------ Dataset extract ------
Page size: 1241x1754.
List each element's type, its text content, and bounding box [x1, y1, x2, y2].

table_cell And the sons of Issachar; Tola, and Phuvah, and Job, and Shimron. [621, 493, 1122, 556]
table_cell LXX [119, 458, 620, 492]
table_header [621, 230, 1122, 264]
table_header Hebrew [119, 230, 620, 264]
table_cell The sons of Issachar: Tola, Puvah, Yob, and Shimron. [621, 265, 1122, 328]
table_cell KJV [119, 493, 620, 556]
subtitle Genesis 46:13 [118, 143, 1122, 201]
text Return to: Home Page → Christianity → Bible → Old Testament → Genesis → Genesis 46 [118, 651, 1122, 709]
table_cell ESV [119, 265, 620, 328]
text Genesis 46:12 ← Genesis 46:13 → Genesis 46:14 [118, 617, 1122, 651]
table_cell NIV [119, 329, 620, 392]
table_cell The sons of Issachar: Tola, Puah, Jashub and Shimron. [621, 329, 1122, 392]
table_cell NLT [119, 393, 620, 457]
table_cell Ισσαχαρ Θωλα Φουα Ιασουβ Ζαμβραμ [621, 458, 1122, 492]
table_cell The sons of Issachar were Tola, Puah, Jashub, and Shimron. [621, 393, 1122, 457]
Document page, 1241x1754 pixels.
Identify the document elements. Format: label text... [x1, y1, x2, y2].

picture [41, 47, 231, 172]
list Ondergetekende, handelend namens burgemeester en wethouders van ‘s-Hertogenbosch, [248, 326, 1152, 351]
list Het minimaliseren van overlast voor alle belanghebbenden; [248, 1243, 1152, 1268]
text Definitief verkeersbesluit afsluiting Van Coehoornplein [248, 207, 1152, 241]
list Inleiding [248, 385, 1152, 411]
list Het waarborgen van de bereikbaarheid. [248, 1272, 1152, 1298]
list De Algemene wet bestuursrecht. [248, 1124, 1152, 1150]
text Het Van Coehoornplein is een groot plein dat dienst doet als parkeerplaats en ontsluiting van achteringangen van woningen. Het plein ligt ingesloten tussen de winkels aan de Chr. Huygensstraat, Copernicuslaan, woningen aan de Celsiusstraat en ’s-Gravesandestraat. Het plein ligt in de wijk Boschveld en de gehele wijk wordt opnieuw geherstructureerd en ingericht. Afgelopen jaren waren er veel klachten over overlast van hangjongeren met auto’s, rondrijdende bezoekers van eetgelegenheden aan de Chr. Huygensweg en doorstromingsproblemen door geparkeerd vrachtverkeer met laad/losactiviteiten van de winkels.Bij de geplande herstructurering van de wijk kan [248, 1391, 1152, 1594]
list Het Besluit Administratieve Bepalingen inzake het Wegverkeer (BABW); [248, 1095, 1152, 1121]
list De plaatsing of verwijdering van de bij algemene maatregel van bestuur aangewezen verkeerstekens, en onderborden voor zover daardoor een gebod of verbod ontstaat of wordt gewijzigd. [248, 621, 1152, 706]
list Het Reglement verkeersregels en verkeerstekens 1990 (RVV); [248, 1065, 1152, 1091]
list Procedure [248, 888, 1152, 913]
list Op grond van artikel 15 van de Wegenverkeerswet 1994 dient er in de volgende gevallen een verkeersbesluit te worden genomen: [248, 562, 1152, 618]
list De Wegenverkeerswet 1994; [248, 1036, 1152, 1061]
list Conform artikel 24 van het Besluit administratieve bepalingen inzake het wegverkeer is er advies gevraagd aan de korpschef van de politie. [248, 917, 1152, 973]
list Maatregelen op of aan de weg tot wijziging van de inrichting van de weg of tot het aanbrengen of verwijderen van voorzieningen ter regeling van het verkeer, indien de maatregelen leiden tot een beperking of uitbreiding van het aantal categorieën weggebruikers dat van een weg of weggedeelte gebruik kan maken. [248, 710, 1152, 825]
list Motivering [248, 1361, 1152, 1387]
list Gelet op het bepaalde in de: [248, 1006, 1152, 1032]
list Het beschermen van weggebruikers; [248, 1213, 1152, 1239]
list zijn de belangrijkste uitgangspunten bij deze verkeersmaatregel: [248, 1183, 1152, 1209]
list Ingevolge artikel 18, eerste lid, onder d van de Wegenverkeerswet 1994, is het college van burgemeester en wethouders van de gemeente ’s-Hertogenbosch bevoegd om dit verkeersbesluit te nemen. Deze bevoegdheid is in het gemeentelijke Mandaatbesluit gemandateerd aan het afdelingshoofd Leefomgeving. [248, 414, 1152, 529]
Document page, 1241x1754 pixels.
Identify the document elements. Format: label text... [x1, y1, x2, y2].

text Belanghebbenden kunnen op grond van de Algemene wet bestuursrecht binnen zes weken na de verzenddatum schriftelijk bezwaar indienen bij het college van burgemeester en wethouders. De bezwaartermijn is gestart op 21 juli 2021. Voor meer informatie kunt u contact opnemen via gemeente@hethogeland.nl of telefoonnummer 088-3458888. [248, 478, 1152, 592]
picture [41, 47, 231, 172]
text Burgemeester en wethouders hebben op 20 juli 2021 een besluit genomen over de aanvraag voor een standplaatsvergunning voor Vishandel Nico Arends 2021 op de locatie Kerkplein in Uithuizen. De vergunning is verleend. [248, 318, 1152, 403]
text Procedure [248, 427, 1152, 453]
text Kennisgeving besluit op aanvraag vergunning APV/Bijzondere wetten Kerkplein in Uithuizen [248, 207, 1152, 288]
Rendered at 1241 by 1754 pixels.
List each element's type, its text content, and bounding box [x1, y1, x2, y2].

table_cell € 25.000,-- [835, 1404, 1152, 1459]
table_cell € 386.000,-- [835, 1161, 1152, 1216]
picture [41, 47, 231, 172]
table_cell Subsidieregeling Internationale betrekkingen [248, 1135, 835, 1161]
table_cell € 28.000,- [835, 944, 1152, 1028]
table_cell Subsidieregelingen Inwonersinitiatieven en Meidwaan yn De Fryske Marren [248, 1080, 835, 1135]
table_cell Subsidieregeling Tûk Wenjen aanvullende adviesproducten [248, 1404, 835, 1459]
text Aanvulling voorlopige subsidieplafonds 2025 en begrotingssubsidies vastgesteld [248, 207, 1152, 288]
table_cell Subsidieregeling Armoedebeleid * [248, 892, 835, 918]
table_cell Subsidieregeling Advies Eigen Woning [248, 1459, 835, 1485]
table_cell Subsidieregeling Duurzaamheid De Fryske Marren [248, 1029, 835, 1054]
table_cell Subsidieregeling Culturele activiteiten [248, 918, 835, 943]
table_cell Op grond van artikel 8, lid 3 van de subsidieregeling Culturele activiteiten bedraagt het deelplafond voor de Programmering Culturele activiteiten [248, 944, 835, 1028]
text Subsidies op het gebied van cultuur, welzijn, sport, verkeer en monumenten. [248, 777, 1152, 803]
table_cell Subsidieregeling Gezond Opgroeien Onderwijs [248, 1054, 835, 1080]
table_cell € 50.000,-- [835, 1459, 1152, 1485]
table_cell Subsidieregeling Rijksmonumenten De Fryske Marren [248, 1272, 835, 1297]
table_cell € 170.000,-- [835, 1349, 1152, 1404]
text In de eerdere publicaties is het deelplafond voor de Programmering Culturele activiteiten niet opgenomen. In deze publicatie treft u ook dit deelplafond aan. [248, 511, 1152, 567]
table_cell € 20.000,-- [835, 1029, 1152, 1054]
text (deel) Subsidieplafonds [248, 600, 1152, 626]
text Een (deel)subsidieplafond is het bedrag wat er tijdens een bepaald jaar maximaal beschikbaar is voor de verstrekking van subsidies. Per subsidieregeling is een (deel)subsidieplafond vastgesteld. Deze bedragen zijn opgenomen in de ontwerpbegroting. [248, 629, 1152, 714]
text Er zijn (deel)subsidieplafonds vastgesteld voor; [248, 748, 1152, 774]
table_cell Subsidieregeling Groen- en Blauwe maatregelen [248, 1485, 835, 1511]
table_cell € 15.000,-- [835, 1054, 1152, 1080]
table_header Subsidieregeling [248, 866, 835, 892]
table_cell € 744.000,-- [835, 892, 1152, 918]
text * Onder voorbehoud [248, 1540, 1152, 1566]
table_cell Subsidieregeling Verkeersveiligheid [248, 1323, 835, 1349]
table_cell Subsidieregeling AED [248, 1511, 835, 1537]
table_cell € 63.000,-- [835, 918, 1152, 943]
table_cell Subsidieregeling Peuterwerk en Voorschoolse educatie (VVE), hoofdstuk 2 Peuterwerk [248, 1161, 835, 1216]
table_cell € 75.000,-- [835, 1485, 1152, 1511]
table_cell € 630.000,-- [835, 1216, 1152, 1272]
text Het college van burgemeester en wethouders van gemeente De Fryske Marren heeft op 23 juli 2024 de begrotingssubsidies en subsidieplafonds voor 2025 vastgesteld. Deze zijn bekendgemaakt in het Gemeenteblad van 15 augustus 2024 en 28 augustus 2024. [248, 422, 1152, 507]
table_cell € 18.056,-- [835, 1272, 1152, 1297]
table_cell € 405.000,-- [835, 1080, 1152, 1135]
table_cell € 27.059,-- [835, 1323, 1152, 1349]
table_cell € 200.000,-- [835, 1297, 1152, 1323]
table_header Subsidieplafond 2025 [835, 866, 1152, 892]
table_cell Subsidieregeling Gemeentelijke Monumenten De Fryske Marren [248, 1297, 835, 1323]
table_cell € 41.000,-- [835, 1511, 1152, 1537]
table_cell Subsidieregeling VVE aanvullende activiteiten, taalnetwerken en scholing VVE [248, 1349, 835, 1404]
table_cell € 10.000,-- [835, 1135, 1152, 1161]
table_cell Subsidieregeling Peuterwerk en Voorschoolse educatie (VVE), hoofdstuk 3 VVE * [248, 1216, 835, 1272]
------
#### What the task requires:
Which of the lines above hold the string "deelplafond"? Copy each one.

#### Response area:
table_cell Op grond van artikel 8, lid 3 van de subsidieregeling Culturele activiteiten bedraagt het deelplafond voor de Programmering Culturele activiteiten [248, 944, 835, 1028]
text In de eerdere publicaties is het deelplafond voor de Programmering Culturele activiteiten niet opgenomen. In deze publicatie treft u ook dit deelplafond aan. [248, 511, 1152, 567]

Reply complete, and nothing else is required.